А вот еще новости: традиционный студенческий бал в этом году провалился с треском. Видимо, из-за отсутствия Блума – некому было ораторствовать спьяна. Кроме того, университет наконец решил пересыпать мрачный Уэйр-д-Холл нафталином, и Луис Кан [33] уже разработал проект нового здания архитектурного факультета.
Ну, как будто все. Напиши сразу по адресу конторы, приедешь ли на новоселье. Если нет, все равно напиши. Самые лучшие пожелания от меня и Нины.
Всегда твой
Эб.
33
Луис Кан (род. в 1901 году в Эстонии) – архитектор, преподаватель Йельского и Пенсильванского университетов, видный теоретик.
К концу недели атмосфера тревоги в конторе «Остин и Остин» сгустилась до крайности: никак не удавалось найти способ удовлетворить строительный комитет правления Тринити-банка.
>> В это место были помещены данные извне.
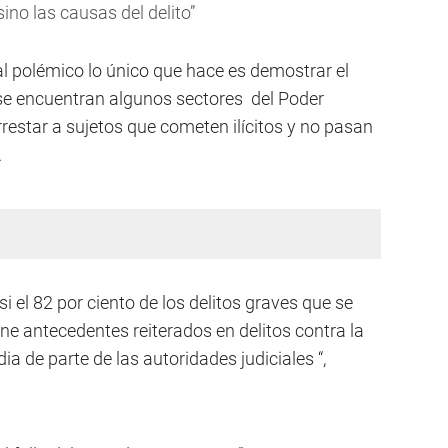
ino las causas del delito”
ial polémico lo único que hace es demostrar el
e encuentran algunos sectores del Poder
restar a sujetos que cometen ilícitos y no pasan
.
el 82 por ciento de los delitos graves que se
ene antecedentes reiterados en delitos contra la
ia de parte de las autoridades judiciales “,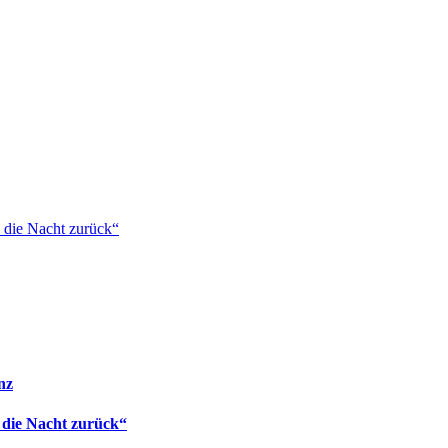
 die Nacht zurück“
nz
 die Nacht zurück“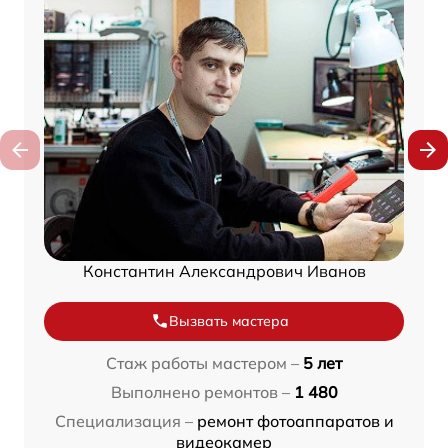
Константин Александрович Иванов
Вызвать мастера
Стаж работы мастером –
5 лет
Выполнено ремонтов –
1 480
Специализация –
ремонт фотоаппаратов и
видеокамер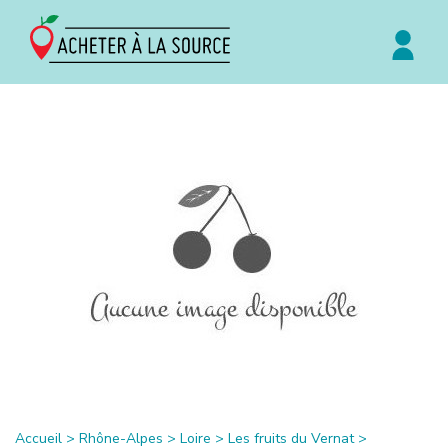
Accueil
>
Rhône-Alpes
>
Loire
>
Les fruits du Vernat
>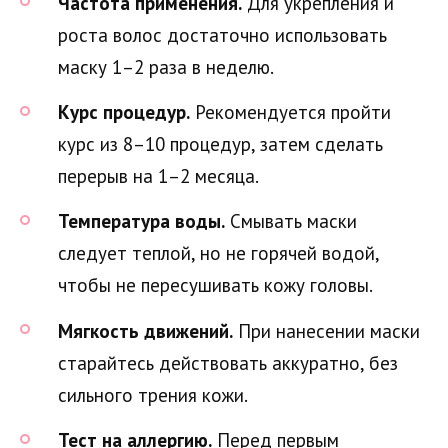
Частота применения.
Для укрепления и
роста волос достаточно использовать
маску 1–2 раза в неделю.
Курс процедур.
Рекомендуется пройти
курс из 8–10 процедур, затем сделать
перерыв на 1–2 месяца.
Температура воды.
Смывать маски
следует теплой, но не горячей водой,
чтобы не пересушивать кожу головы.
Мягкость движений.
При нанесении маски
старайтесь действовать аккуратно, без
сильного трения кожи.
Тест на аллергию.
Перед первым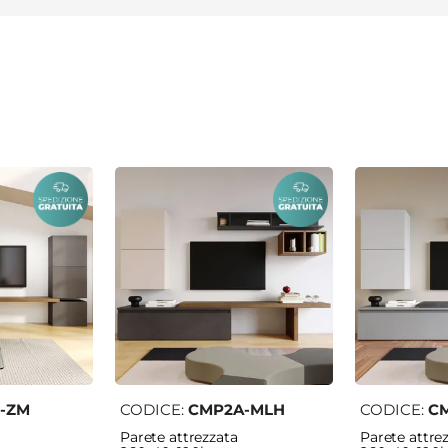
-ZM
CODICE:
CMP2A-MLH
CODICE:
C
Parete attrezzata
Parete attre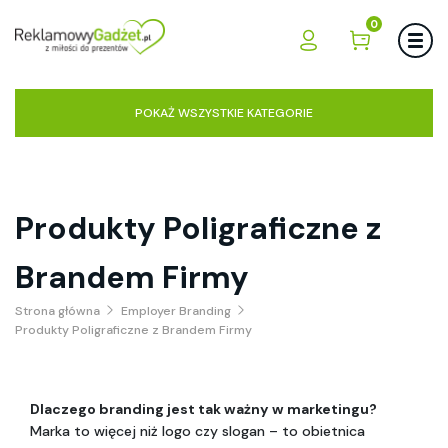
0
POKAŻ WSZYSTKIE KATEGORIE
Produkty Poligraficzne z
Brandem Firmy
Strona główna
Employer Branding
Produkty Poligraficzne z Brandem Firmy
Dlaczego branding jest tak ważny w marketingu?
Marka to więcej niż logo czy slogan – to obietnica 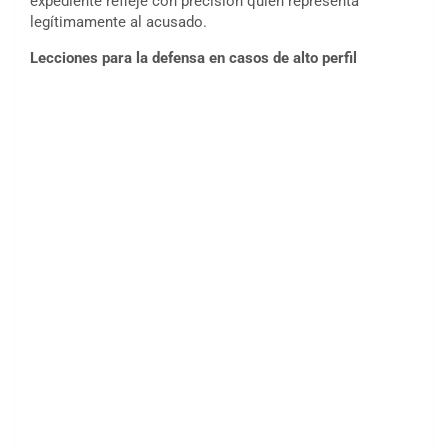
expediente refleje con precisión quién representa
legítimamente al acusado.
Lecciones para la defensa en casos de alto perfil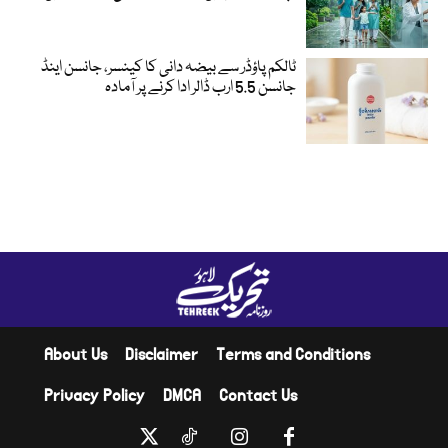
ٹالکم پاؤڈر سے بیضہ دانی کا کینسر، جانسن اینڈ
جانسن 5.5 ارب ڈالر ادا کرنے پر آمادہ
About Us
Disclaimer
Terms and Conditions
Privacy Policy
DMCA
Contact Us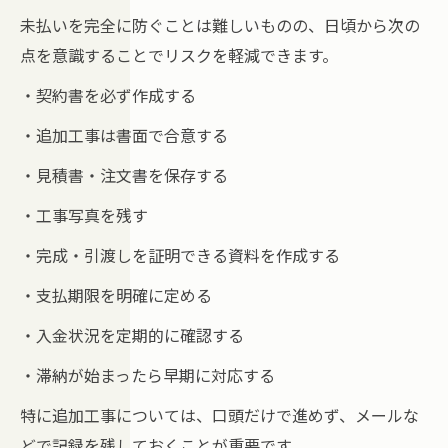
未払いを完全に防ぐことは難しいものの、日頃から次の
点を意識することでリスクを軽減できます。
・契約書を必ず作成する
・追加工事は書面で合意する
・見積書・注文書を保存する
・工事写真を残す
・完成・引渡しを証明できる資料を作成する
・支払期限を明確に定める
・入金状況を定期的に確認する
・滞納が始まったら早期に対応する
特に追加工事については、口頭だけで進めず、メールな
どで記録を残しておくことが重要です。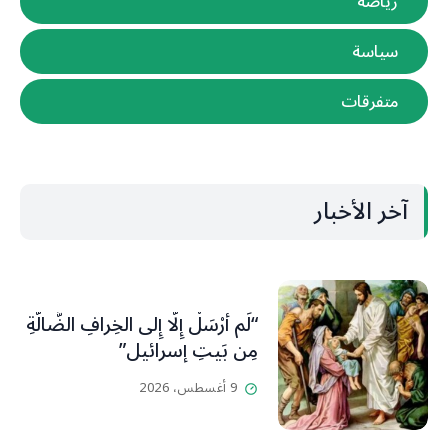
رياضة
سياسة
متفرقات
آخر الأخبار
“لَم أُرْسَلْ إِلَّا إِلى الخِرافِ الضَّالَّةِ
مِن بَيتِ إسرائيل”
9 أغسطس، 2026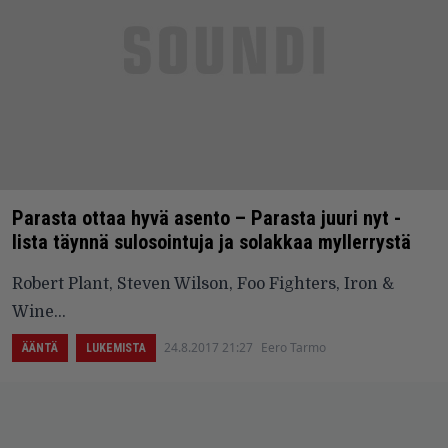
Parasta ottaa hyvä asento – Parasta juuri nyt -
lista täynnä sulosointuja ja solakkaa myllerrystä
Robert Plant, Steven Wilson, Foo Fighters, Iron &
Wine...
24.8.2017 21:27
Eero Tarmo
ÄÄNTÄ
LUKEMISTA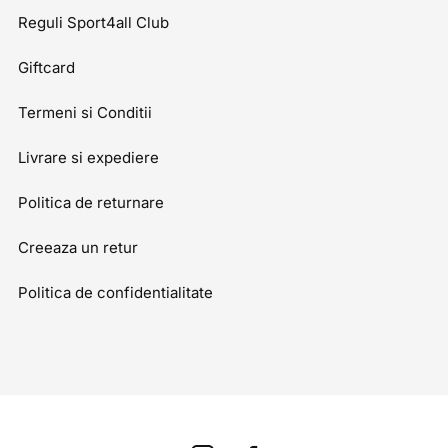
Reguli Sport4all Club
Giftcard
Termeni si Conditii
Livrare si expediere
Politica de returnare
Creeaza un retur
Politica de confidentialitate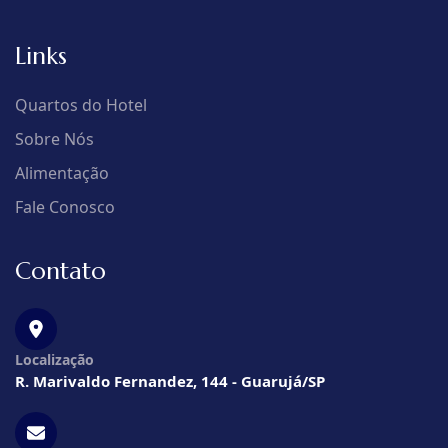
Links
Quartos do Hotel
Sobre Nós
Alimentação
Fale Conosco
Contato
Localização
R. Marivaldo Fernandez, 144 - Guarujá/SP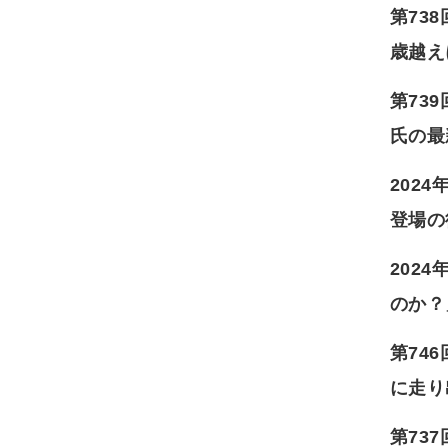
第73
歳越え
第73
氏の最
202
登場の
202
のか？
第74
に走り
第73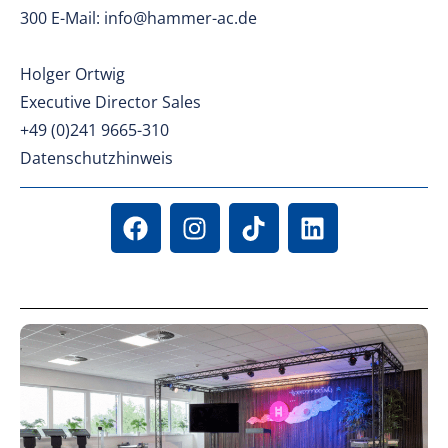
300 E-Mail: info@hammer-ac.de
Holger Ortwig
Executive Director Sales
+49 (0)241 9665-310
Datenschutzhinweis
Растущее волнение Верна постепенно передавалось и Эбби, который боялся даже думать о том, что станет с дядей, если проект будет отклонен и заказ передадут другому архитектору. Верну впервые представился случай открыто примкнуть к современному направлению в архитектуре и отречься, таким образом, от своего эклектического прошлого. А Эбби был кровно заинтересован в этом заказе потому, что он внес много серьезных изменений в общий план и конструкцию здания. И поскольку другой работы у него не было, проект банка стал как бы началом его собственной карьеры, а ожидаемый (и к тому же весьма крупный) гонорар он, в отличие от дяди, рассматривал как реальный символ своей независимости.
Вот почему он так обрадовался, когда Винс Коул предложил заехать в Тоунтон по пути из Гринвича в Хартфорд и взглянуть на проект, так сказать, со стороны.
В одиннадцать утра Эбби встретил его на вокзале и повез в контору на маленьком сером «виллисе» (фордов-ский лимузин был в распоряжении Нины).
– Обрисуй мне в двух словах общую ситуацию, – сказал Винс, полагаясь на свою способность схватывать суть дела прямо на слух.
Эбби стал рассказывать; Винс слушал молча и кивал. Он рассеянно достал сигареты (теперь он признавал только «Парламентские»), закурил и, немного оживившись, повернулся к Эбби.